Fast forward to today, and the brother-and-sister duo and their team, including their parents and children, produce an amazing array of chocolate truffles, syrups, sauces and a variety of brittles (which they sell to Williams-Sonoma). Many of these come in wine flavors, naturally.
They also make their own ice cream, using recipes they inherited from the owners of the candy shop.
And, yes, Anette got her coffee shop, too. Some locals come in just for their morning coffee and a pastry, enjoying the cozy atmosphere inside the shop, or the outdoor seating.
LA FORÊT – NAPA
While teaching English in France, La Forêt owner Wendy Sherwood says she became interested in good food, desserts and chocolate. “Well,” she thought, “I’m here. I might as well study at the Cordon Bleu.” She did just that, enrolling in an accelerated five-month program and doing her stage apprenticeship with the great chocolatier Patrick Roger, which “changed the course of my career. I picked up his passion, love, technical and artistic emphases.”

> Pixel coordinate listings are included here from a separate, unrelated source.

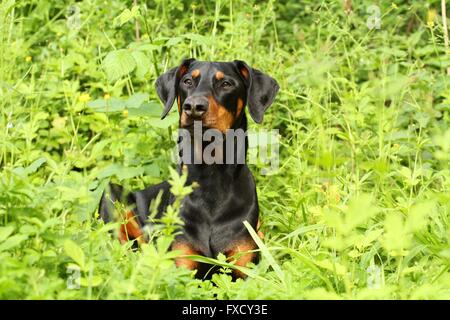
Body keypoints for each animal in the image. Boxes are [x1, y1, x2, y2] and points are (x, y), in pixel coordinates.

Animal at [100, 58, 280, 278]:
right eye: (187, 81)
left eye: (226, 84)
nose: (194, 106)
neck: (211, 177)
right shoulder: (183, 265)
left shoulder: (245, 269)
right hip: (111, 194)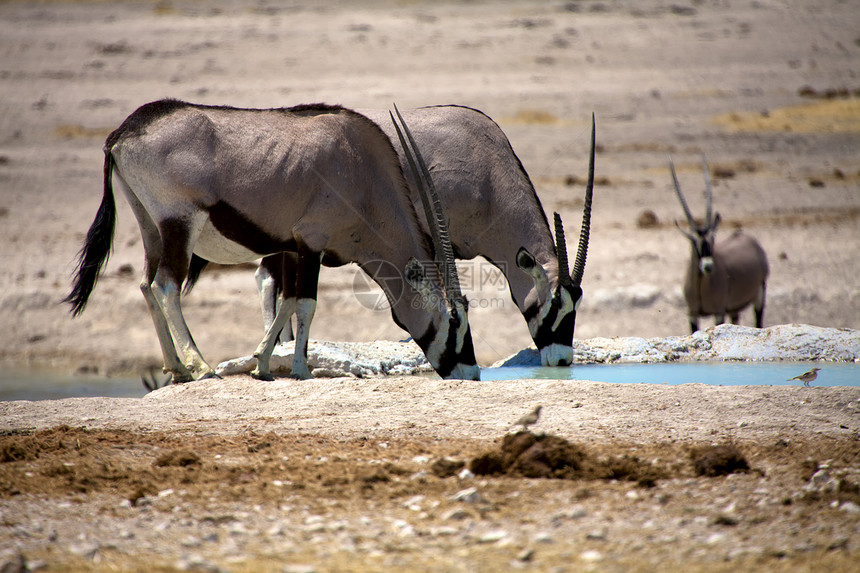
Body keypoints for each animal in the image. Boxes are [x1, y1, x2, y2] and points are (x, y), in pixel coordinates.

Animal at [65, 99, 484, 380]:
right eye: (453, 320)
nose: (471, 372)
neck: (363, 172)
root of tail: (124, 132)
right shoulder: (312, 242)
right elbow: (306, 304)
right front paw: (301, 369)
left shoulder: (292, 246)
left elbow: (286, 302)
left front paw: (263, 365)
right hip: (179, 223)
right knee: (166, 285)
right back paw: (199, 366)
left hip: (150, 225)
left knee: (146, 285)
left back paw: (177, 369)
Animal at [668, 158, 768, 336]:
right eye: (693, 241)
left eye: (713, 238)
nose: (708, 266)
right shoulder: (692, 314)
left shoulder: (719, 312)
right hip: (734, 308)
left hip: (759, 295)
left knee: (758, 322)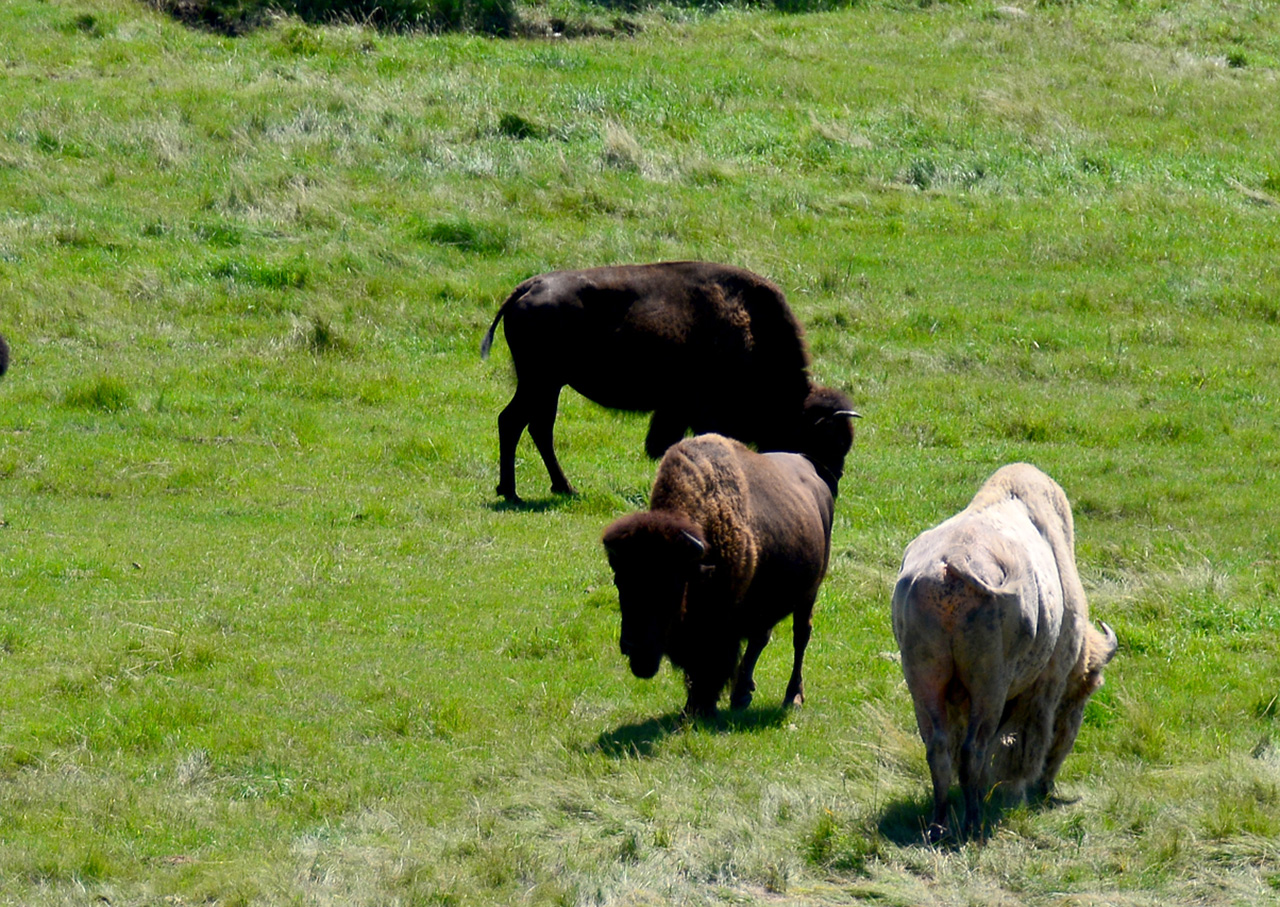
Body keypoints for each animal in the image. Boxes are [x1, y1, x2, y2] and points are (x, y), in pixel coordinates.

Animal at [476, 262, 855, 498]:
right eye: (826, 440)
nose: (830, 485)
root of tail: (527, 287)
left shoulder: (676, 412)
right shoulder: (699, 412)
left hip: (546, 384)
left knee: (532, 425)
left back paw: (549, 488)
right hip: (540, 381)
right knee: (517, 422)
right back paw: (521, 491)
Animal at [601, 427, 860, 721]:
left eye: (672, 585)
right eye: (620, 581)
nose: (634, 647)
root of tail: (814, 473)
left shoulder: (721, 625)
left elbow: (710, 664)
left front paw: (701, 708)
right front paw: (693, 708)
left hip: (809, 593)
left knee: (800, 637)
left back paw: (792, 697)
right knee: (760, 639)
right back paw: (741, 694)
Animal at [890, 463, 1121, 839]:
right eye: (1083, 696)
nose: (1049, 785)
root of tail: (951, 562)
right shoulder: (1047, 685)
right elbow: (1026, 739)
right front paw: (1018, 790)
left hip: (923, 681)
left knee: (939, 746)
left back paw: (939, 824)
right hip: (989, 686)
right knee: (974, 747)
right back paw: (973, 824)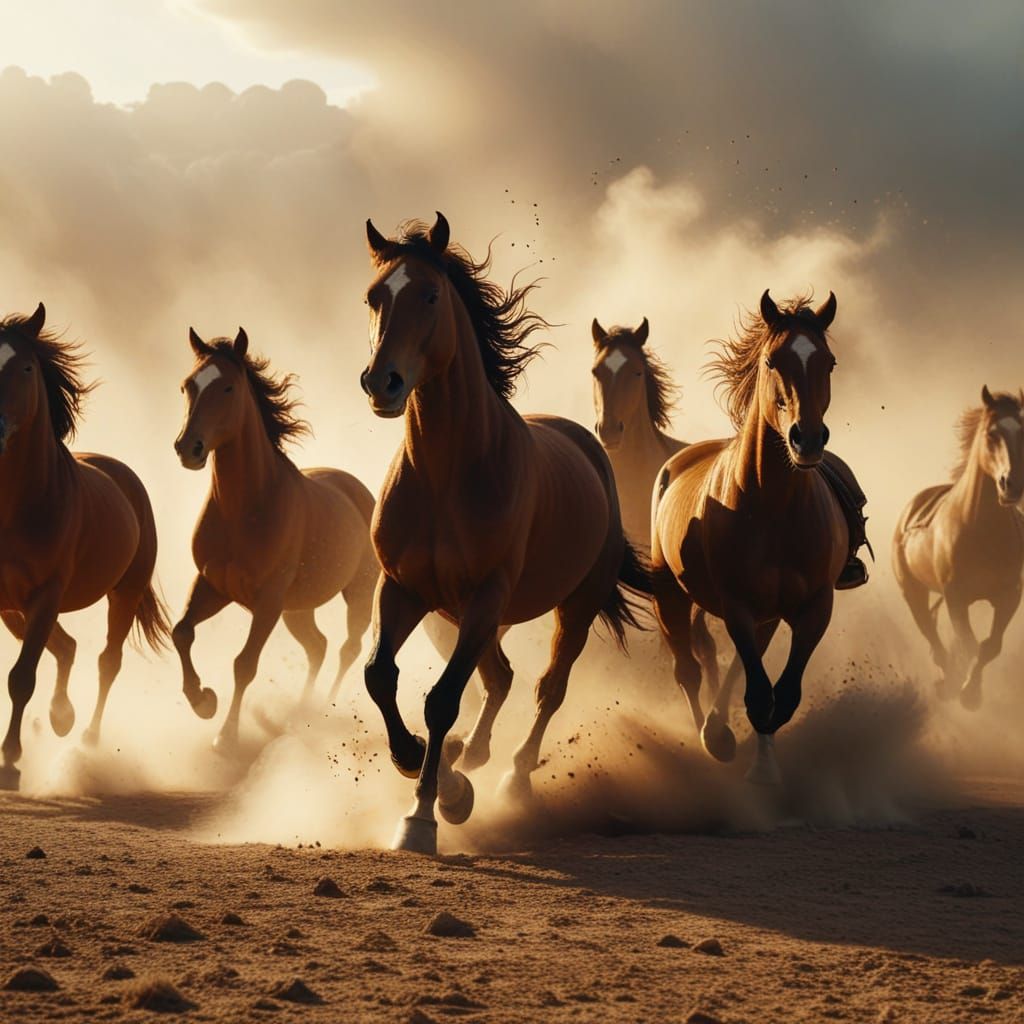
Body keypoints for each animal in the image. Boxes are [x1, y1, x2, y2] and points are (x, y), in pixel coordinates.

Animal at [0, 304, 170, 789]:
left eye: (26, 367)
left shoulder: (47, 594)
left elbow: (21, 677)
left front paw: (10, 762)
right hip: (13, 610)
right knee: (67, 647)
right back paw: (62, 718)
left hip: (124, 593)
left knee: (106, 661)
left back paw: (86, 740)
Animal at [172, 327, 377, 752]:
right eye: (187, 386)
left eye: (228, 387)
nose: (188, 448)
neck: (244, 509)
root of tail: (359, 491)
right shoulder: (212, 586)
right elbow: (181, 632)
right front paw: (203, 701)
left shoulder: (267, 600)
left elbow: (244, 664)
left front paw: (225, 737)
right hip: (297, 610)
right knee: (318, 646)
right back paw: (298, 714)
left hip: (357, 594)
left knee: (347, 648)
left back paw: (322, 710)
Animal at [359, 212, 649, 854]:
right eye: (374, 296)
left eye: (430, 294)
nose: (381, 383)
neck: (445, 474)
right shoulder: (402, 590)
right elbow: (379, 676)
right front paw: (422, 763)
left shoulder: (487, 594)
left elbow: (442, 700)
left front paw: (426, 813)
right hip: (466, 613)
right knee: (501, 677)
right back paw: (470, 757)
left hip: (570, 605)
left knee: (546, 687)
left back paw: (511, 780)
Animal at [651, 290, 856, 784]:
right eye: (771, 361)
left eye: (829, 362)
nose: (807, 440)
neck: (775, 508)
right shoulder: (738, 606)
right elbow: (760, 693)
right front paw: (723, 745)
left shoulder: (814, 607)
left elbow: (781, 694)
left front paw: (765, 768)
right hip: (669, 594)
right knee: (687, 670)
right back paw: (707, 736)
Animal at [892, 387, 1024, 709]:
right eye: (992, 433)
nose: (1012, 485)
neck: (982, 529)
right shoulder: (956, 598)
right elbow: (970, 644)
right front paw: (966, 690)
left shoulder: (1010, 596)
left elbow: (990, 646)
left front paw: (971, 691)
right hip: (912, 592)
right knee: (929, 632)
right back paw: (948, 680)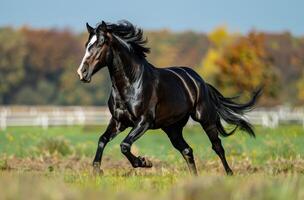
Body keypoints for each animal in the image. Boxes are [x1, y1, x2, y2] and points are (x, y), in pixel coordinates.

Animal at [76, 20, 262, 175]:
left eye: (100, 44)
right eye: (86, 44)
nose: (82, 73)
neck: (132, 83)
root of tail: (199, 80)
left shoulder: (143, 122)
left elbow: (124, 146)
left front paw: (145, 162)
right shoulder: (118, 122)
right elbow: (102, 140)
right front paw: (97, 171)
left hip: (205, 118)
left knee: (217, 146)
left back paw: (229, 174)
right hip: (172, 128)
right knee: (187, 150)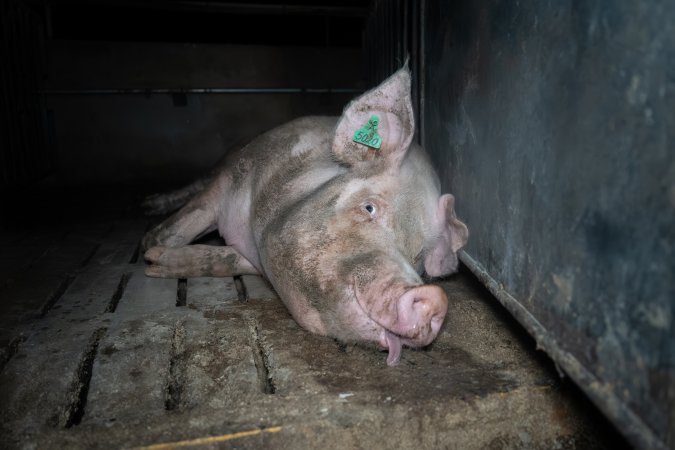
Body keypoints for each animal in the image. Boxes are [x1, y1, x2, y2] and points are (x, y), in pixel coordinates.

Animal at [142, 67, 469, 366]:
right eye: (369, 207)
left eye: (418, 255)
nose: (435, 299)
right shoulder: (229, 182)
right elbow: (187, 222)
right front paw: (150, 253)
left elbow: (223, 261)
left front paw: (156, 262)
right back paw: (150, 206)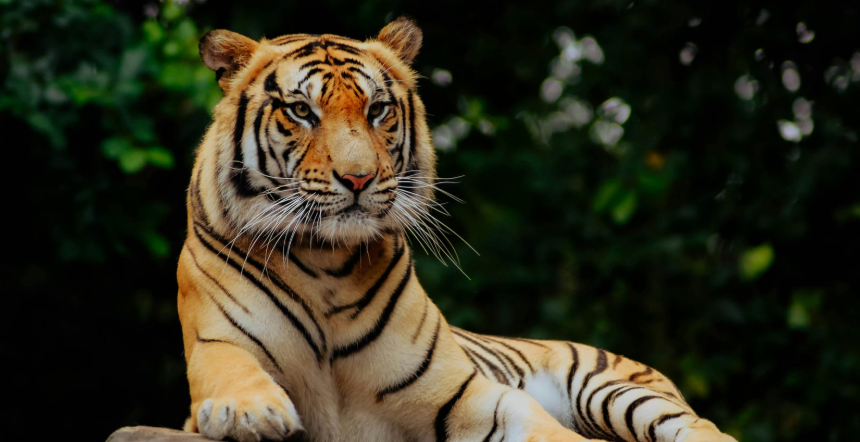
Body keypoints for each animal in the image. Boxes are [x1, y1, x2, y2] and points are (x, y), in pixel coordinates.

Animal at [177, 17, 738, 442]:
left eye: (377, 110)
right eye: (301, 110)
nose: (358, 177)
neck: (326, 263)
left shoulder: (463, 393)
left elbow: (541, 425)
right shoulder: (217, 341)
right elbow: (233, 369)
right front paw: (248, 412)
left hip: (614, 389)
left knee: (709, 430)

Six years ago she took over a former candy shop in Napa’s Brown’s Valley, remodeled and opened her tiny factory and “atelier,” as she calls it. Having worked as a pastry chef de partie at the French Laundry in Yountville, she was able to hit the ground running with great contacts.
Sherwood creates 10 special flavors every season, usually with a theme that might include smoked olive oil with Spanish paprika; candied Valencia orange peel sourced from her backyard tree cultivated with husband, Mark, who works at The Vineyardist winery; quince vinegar; and churro, or what she calls a “road trip” through favorite tastes of a region of the country.
La Forêt also crafts chocolate bars in flavors including Florentine Almond, Raspberry Truffle, 64% Valrhona Truffle, Salted Butter Caramel, Ginger and Cocoa Nib.
La Forêt’s offerings are sold mainly through “allocations,” or subscriptions, that clients sign up for in advance—or gift their fortunate friends. You may also visit their retail shop and open kitchen to see Sherwood in action.
WOODHOUSE CHOCOLATES – ST. HELENA
John and Tracy Wood Anderson say that their love affair with fine European-style chocolates began during a college semester they spent together in Europe, sparking a desire to learn the craft and bring it home to John’s native Napa Valley.
It wasn’t until after John’s family sold their S. Anderson winery in St. Helena, where both John and Tracy had returned to work in various capacities after their studies, however, that the two put their dream into action. The couple also credit the movie Chocolat, starring Juliette Binoche and Johnny Depp, which premiered about the same time, with having “rekindled” their college dream.
Deciding to split the duties of their new venture, Tracy, who had attended the California Culinary Academy after college, embarked on a chocolate-making education throughout Europe and the Americas over the next two years and has served as Woodhouse’s lead chocolatier since the start. John also returned to school, earning his MBA. Today, the couple’s daughters, Christina and Caroline; Christina’s husband, Vince; and Tracy’s mother, Christine, also help run the business.
The couple opened their elegant European-style retail shop on St. Helena’s main drag a week before Easter in 2004, offering a few chocolate bunnies. The shop now sells at least 1,200 bunnies during the season, with prices ranging from $2 to $75.
Woodhouse uses Callebaut and Guittard chocolate to craft their beautiful chocolate creations, garnering rave reviews from locals and visitors to Wine Country alike. Woodhouse fulfills special orders from media maven Oprah Winfrey, as well as other celebrities.
These artisan chocolatiers and their world-class wares are putting Wine Country on the international map for more than just great wines.